Q3: What is the difference between Microsoft 365 Copilot and ChatGPT when used with Excel, in terms of data access?
✓ Microsoft 365 Copilot reads your actual open Excel workbook directly — it can see all your data, column names, formulas, and structure, and can make changes directly to your spreadsheet (insert formulas, create pivot tables, apply formatting). ChatGPT has no access to your Excel file at all — it only knows what you type or paste into the chat window. This means Copilot is more powerful for working with your real data, but ChatGPT is more accessible (no expensive licence) and useful for generating formulas, explaining concepts, and writing VBA based on descriptions you provide.
Q4: A colleague has been pasting their full employee salary database (including ID numbers and salaries) into ChatGPT to get help with formulas. Why is this a problem and what should they do instead?
✓ This is a serious data privacy risk. Pasting personal information (ID numbers, salaries, employee data) into an external AI tool sends that data to remote servers outside the organisation's control. This likely violates South Africa's POPIA (Protection of Personal Information Act) and the organisation's data protection policies. The correct approach: (1) Replace real data with dummy/anonymised data for testing and prompting; (2) Describe the structure to the AI without pasting real values — "Column A has ID numbers, column B has salaries between R15,000 and R80,000"; (3) If working with real sensitive data, use only Microsoft 365 Copilot which has enterprise data protection agreements with Microsoft.
Q5: You use the AI-generated formula =XLOOKUP(A2, Sheet2!A:A, Sheet2!B:B) but Excel shows #NAME? error. What is the most likely cause?
✓ XLOOKUP was introduced in Excel 365 and Excel 2021 — it does not exist in Excel 2016, 2013, or 2019. The #NAME? error means Excel does not recognise the function name. Fix: tell the AI which Excel version you have and ask for an alternative. For Excel 2019 or older, the equivalent is: =IFERROR(VLOOKUP(A2, Sheet2!A:B, 2, 0), "") — VLOOKUP achieves a similar result and is available in all Excel versions.
Q6: You want to use the built-in Excel AI feature that automatically detects patterns and suggests insights, charts, and pivot tables from your data without needing Copilot. What is this feature called and where do you find it?

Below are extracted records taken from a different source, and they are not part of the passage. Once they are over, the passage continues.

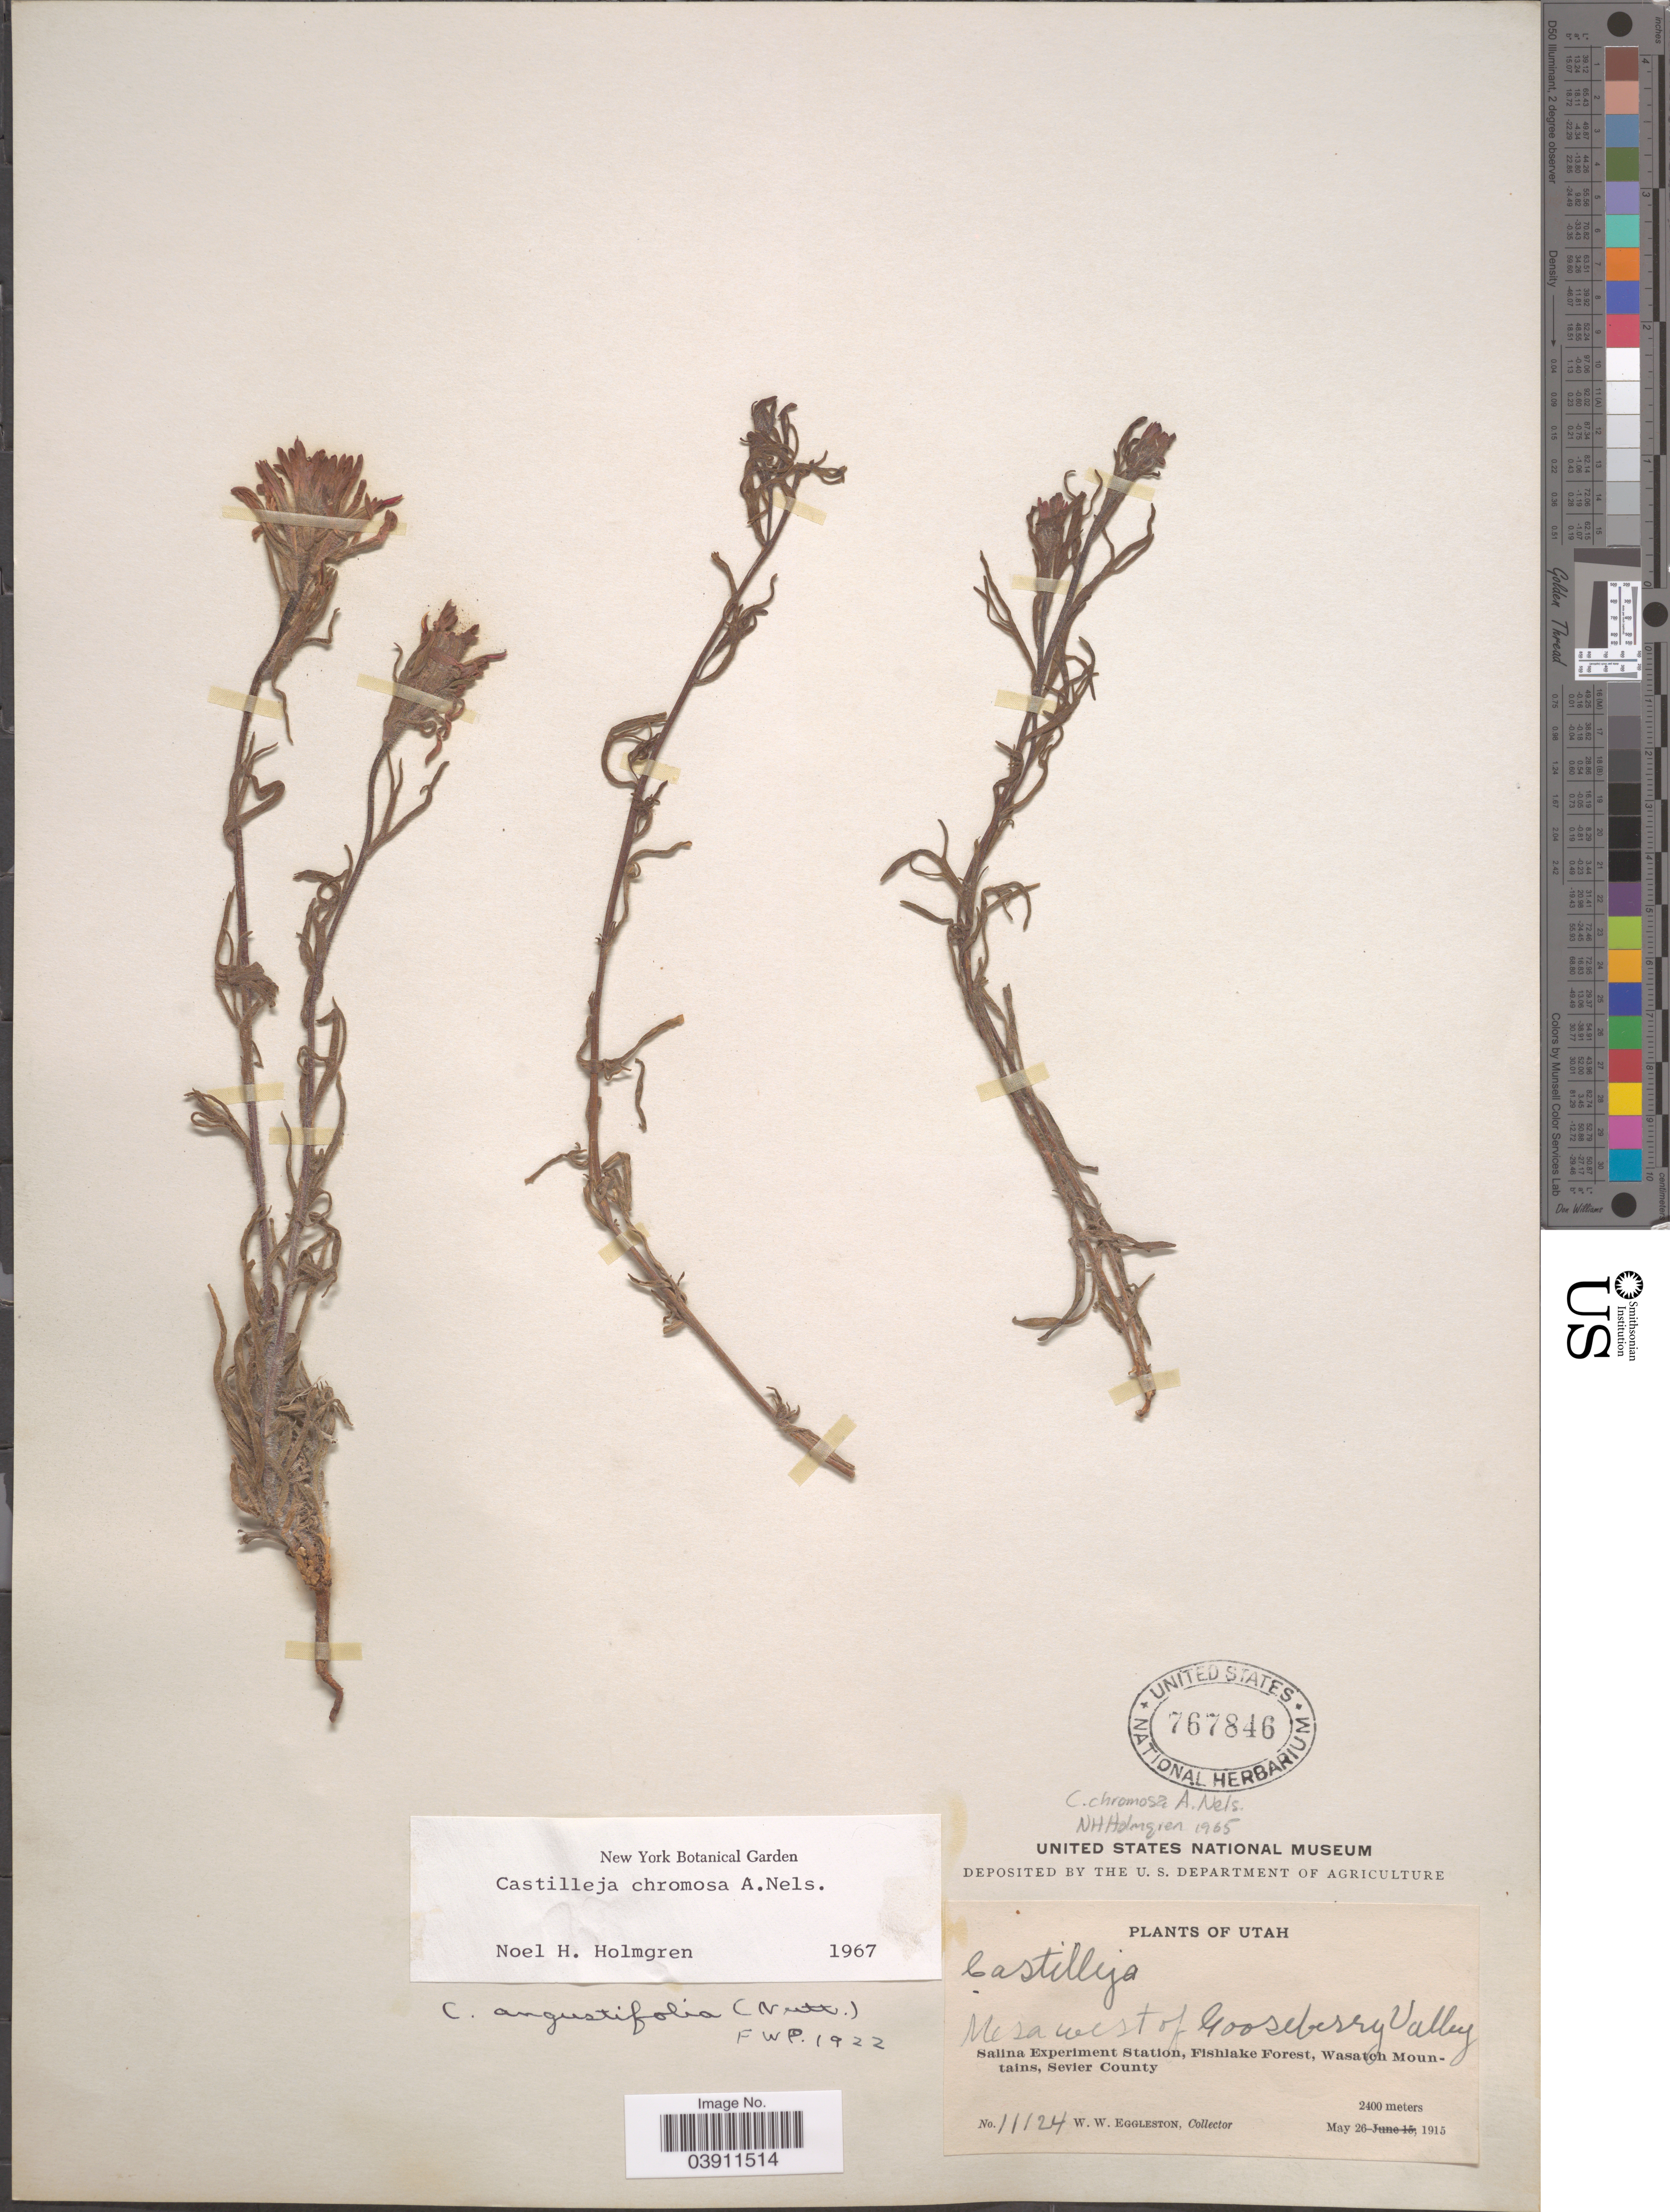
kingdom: Plantae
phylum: Tracheophyta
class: Magnoliopsida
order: Lamiales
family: Orobanchaceae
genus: Castilleja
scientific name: Castilleja chromosa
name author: A. Nelson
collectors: W. W. Eggleston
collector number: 11124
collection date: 1915-05-26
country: United States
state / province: Utah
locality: Mesa west of Gooseberry Valley. Salina Experiment Station, Fishlake Forest, Wasatch Mountains, Sevier County.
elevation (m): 2400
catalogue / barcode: US 767846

✓ The feature is called "Analyse Data" (previously named "Ideas" in older versions). Find it on the Home tab → Analysis group → Analyse Data. Click inside your data table first, then click the button. A pane opens on the right showing automatically generated insights, suggested charts, and pivot table recommendations. You can also type specific questions in the search box within the pane to get answers about your data — for example "which month had the highest sales?" — and Excel generates a response with a supporting visual.